Moreover, HAP reduces the roughness of the teeth.[25] Dabanoglu et al and Jin et al showed that different calcium phosphates including
HAP contribute to tooth whitening in vitro.[5]
[7] Besides the adhesion of HAP particles to the tooth surface as described above, remineralization
effect of HAP may also contribute to tooth whitening (i.e. due to a smoother surface
on which stains cannot attach).[9]
[11]
[26]
[27] An advantage of the use of the HAP in a gel formulation is the good adhesion to
the tooth surface. It can be easily applied by using the finger after tooth brushing
and also showed both remineralization effects[26] and erosion protective properties.[17]

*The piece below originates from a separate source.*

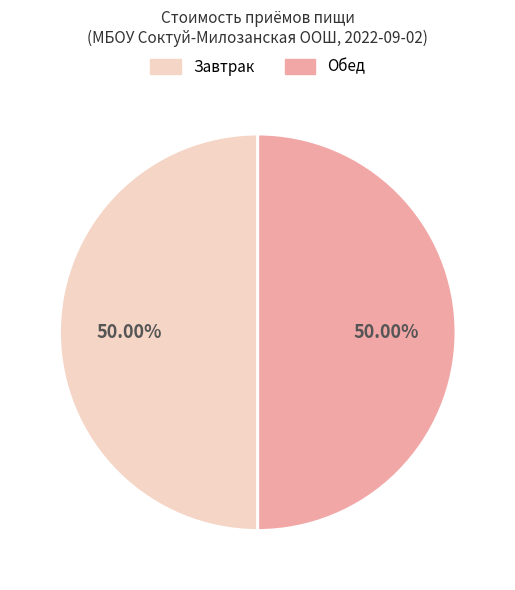

Combined, do Завтрак and Обед account for over 50%?

Yes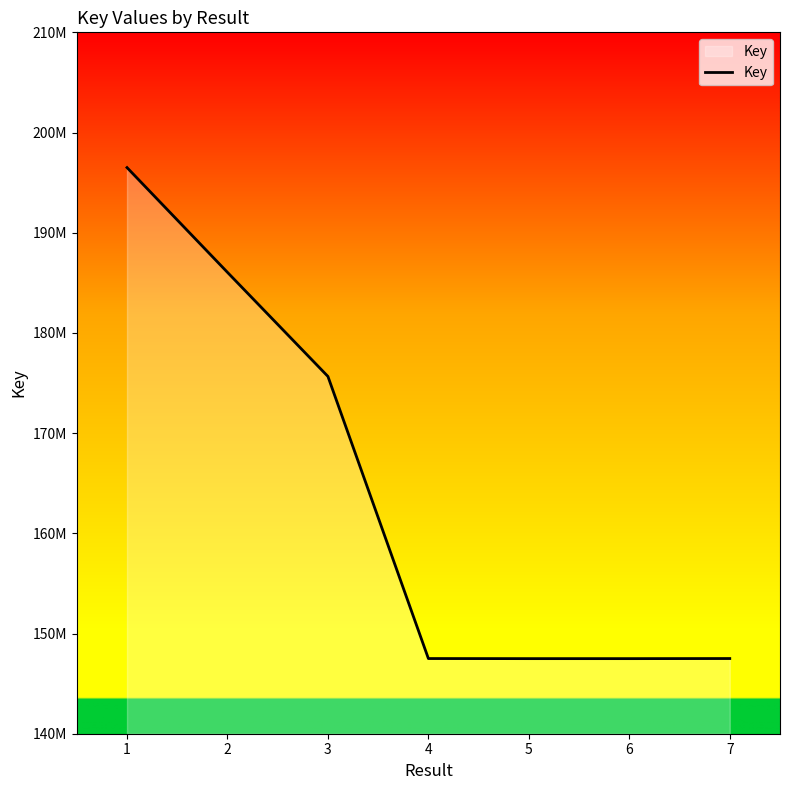

Does the chart have visible grid lines?

No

[28] Bommer et al reported that a self-assembling peptide matrix can act as an adhesive
for HAP particles improving the whitening effect of HAP alone.[6] A similar effect could be observed in HAP group of our study. The matrix of the
HAP-gel may further increase the HAP-adhesion to the tooth surface compared to HAP-particles
alone (which already show a good adhesion to tooth surfaces[5]
[10]
[23]). Future studies should be carried out to analyze the whitening effect of the HAP-gel
also under in vivo conditions. To date, only a few in vivo studies on the whitening effects of HAP been published.[6]
[9]
[29]
In situ studies show an efficient reduction of bacterial colonization to enamel surfaces
by using HAP-based mouth rinses.[18]
[23]
[30] This might be also an important factor for tooth whitening since stains are often
incorporated into dental plaque.[1]
In contrast to the HAP-gel, the tested mouth rinse showed only minor whitening effects
in our in vitro setting after one, three, and nine cycles. This may be explained by
the different mode of action compared to HAP. The SEM images showed that HAP adheres
to the tooth surface; however, only a thin layer of unknown deposits was detectable
in the mouth rinse group ([Figs. 3B]
[3C]). Thus, the mouth rinse may support (e.g. by its ingredients ethanol and phosphates,
as well as by an acidic pH) the stain removal action of toothbrush and toothpaste,[31] but does not lead to the formation a white (protective) layer on the tooth surface.
Other test approaches are necessary to understand completely the whiting mechanisms
of such mouth rinses. Further testing should also involve model refinement, i.e. it
would be of interest to include experimental steps in the protocol in order to examine
the stability of the whitening effect against chemical (mimicking acid challenges
of daily food intake) and/or mechanical (mimicking tongue and mucosa movement or saliva
flow or tooth brushing) stress.
Additionally, oral-care formulations based on HAP show not only whitening properties,
but was also tested to be effective in preventing cavities, improvement of gingival
health, and reduction of dentin hypersensitivity.[11] Biomimetic ingredients based on HAP used in oral care show a high compatibility,
since the mineral phase of the teeth and bones mainly consists of calcium and phosphate.[32]
[33]
Conclusion
To conclude, the in vitro model tested in this study can be used as basic-approach for further testing of nonabrasive
whitening agents.
In this study, the nonabrasive HAP-gel showed the highest values on tooth-whitening
when compared to a mouth rinse with whitening-agents. Therefore, HAP particles may
be suited to be a gentle, fast, and biomimetic approach for cosmetic tooth whitening.